• [対象の文章]
伝動機構sは、テンションギヤ21に中間ギヤ65を介して咬合する操作ギヤ(歯車の一例)61と、この操作ギヤ61にバンド引き込み方向の回動力のみを伝達するように構成されたワンウェイクラッチ62を介して連動される揺動操作自在な押出しレバー39と、この押出しレバー39の揺動開始に伴ってロック解除プレート33を上方(咬合離脱方向)に押出すように押出しレバー39に形成されるアプローチ曲面(作用部の一例)39aと、を有して構成されている。押出しレバー39の揺動角度領域(約90度)は、この押出しレバー39に当接する始端側ストッパ63と終端側ストッパ64とによって規定されている。
中間ギヤ65及びこれと咬合する操作ギヤ61とは左半割ボディ6Lによって、又はこれとハウジング66とによって回転自在に支持されており、中間ギヤ65は複合回転体17と一体回転する支軸67に形成されたピニオンギヤ67aに咬合されている。従って、操作ギヤ61を回転操作すれば、その回転速度を増速しながら複合回転体17を、即ちテンションギヤ21を回転させることができる。押出しレバー39は、第5軸心p5で回転自在に支持される操作ギヤ61を跨ぐ二股状のものに形成されており、内側のレバー部39Rの基端部には、ロック解除プレート33に当接可能な略扇形の作用片39Aが形成され、その始端側に前述のアプローチ曲面39aが形成されている。また、この押出しレバー39にワンウェイクラッチ62が構成されている。

• [項目の抜粋]
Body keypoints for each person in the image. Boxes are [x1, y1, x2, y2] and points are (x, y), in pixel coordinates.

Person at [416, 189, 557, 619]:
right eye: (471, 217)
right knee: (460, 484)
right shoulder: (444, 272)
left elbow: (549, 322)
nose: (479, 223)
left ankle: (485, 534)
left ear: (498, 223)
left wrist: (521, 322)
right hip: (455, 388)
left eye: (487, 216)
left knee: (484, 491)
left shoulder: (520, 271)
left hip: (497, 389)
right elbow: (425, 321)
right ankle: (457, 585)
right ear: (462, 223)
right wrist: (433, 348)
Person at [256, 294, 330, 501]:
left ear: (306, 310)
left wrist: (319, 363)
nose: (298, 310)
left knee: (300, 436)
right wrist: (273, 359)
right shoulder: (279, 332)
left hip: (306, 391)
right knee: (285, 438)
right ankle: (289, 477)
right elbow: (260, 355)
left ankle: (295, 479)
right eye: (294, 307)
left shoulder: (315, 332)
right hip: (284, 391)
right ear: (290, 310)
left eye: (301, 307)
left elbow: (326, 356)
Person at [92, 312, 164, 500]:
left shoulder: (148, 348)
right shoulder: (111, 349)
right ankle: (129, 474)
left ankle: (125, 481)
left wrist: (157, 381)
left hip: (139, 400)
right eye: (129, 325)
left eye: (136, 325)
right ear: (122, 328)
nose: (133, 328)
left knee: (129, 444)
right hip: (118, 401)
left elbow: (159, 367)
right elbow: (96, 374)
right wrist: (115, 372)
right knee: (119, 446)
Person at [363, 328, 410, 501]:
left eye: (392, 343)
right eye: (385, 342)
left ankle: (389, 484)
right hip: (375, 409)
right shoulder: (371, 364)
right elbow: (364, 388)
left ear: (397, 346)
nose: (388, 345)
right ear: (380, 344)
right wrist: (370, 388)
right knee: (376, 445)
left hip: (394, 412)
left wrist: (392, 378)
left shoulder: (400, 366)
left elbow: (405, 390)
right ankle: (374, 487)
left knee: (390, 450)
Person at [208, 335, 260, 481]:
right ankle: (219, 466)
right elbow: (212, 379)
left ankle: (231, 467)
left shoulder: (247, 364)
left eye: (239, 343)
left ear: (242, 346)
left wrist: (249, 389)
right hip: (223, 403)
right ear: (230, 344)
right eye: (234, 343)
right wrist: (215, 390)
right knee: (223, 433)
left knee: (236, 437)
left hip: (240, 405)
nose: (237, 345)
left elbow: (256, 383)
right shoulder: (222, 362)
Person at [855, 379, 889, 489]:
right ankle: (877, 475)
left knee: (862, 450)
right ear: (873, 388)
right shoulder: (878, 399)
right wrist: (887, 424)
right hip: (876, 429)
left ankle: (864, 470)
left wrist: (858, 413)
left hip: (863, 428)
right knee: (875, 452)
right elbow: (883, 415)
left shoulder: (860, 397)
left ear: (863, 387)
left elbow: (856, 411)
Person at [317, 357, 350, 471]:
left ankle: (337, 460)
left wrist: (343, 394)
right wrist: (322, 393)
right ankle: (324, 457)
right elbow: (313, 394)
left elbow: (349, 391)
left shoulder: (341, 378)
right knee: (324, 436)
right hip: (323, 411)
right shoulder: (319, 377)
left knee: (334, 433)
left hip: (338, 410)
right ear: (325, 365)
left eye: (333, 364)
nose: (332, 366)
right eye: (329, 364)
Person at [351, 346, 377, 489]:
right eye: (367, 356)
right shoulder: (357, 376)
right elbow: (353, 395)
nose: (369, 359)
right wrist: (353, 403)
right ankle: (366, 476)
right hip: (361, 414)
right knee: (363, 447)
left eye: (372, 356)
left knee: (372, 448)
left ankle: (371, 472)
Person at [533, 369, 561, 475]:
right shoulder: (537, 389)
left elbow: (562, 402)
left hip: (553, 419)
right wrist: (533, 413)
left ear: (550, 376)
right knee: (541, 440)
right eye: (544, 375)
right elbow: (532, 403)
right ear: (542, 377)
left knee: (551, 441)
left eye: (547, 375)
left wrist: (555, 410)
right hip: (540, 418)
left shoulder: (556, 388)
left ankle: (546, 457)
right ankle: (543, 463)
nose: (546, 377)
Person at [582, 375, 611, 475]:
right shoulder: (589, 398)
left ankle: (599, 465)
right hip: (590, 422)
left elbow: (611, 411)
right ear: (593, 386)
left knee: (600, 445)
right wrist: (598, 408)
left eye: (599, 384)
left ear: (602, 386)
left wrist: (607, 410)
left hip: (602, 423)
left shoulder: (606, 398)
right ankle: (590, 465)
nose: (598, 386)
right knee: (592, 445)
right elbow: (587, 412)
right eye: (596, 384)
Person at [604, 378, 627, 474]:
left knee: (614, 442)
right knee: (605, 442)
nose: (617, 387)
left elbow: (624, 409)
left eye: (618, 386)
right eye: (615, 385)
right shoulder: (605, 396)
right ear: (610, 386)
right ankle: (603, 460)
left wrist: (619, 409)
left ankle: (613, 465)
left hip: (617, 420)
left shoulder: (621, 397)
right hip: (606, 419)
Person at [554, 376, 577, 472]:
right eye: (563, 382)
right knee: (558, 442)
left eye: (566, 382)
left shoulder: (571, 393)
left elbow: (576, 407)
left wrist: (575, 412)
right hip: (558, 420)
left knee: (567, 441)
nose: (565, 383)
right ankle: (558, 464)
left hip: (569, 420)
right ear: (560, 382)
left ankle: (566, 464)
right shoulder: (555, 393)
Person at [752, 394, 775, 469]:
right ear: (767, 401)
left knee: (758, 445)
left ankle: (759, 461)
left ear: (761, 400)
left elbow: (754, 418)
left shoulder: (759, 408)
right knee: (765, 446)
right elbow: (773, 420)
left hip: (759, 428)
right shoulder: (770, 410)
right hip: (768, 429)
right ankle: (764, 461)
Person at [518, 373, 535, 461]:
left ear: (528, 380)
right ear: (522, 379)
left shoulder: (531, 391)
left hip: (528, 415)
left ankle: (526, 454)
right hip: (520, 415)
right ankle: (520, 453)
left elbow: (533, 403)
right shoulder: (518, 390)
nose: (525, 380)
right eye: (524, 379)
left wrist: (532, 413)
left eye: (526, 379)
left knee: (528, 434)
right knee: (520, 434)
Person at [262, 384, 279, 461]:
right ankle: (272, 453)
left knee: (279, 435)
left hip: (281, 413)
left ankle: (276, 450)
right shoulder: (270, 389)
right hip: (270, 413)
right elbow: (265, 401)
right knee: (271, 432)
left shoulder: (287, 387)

• [練習課題]
1. 伝動機構の文章のうち、「中間ギヤ65及びこれと咬合す」を含む箇所から始めて「ラッチ62が構成されている。」の後で終わる部分を、「左半割ボディ6L」を「右半割ボディ6R」に置き換えて書き直すこと。
2. 伝動機構の文章に出てくるギヤを、符号を付けてすべて挙げること。
3. 伝動機構の文章を二文で要約すること。
項目は上の文章とは関係がない。

• [解答]
1.
中間ギヤ65及びこれと咬合する操作ギヤ61とは右半割ボディ6Rによって、又はこれとハウジング66とによって回転自在に支持されており、中間ギヤ65は複合回転体17と一体回転する支軸67に形成されたピニオンギヤ67aに咬合されている。従って、操作ギヤ61を回転操作すれば、その回転速度を増速しながら複合回転体17を、即ちテンションギヤ21を回転させることができる。押出しレバー39は、第5軸心p5で回転自在に支持される操作ギヤ61を跨ぐ二股状のものに形成されており、内側のレバー部39Rの基端部には、ロック解除プレート33に当接可能な略扇形の作用片39Aが形成され、その始端側に前述のアプローチ曲面39aが形成されている。また、この押出しレバー39にワンウェイクラッチ62が構成されている。

2. テンションギヤ21、中間ギヤ65、操作ギヤ61、ピニオンギヤ67a

3. 伝動機構は、中間ギヤ65を介してテンションギヤ21に咬合する操作ギヤ61と、ワンウェイクラッチ62を介してこれに連動する押出しレバー39と、ロック解除プレート33を上方に押出すアプローチ曲面39aとを有する。操作ギヤ61を回転操作すると、中間ギヤ65とピニオンギヤ67aを通じて、回転速度が増速されながら複合回転体17、即ちテンションギヤ21が回転する。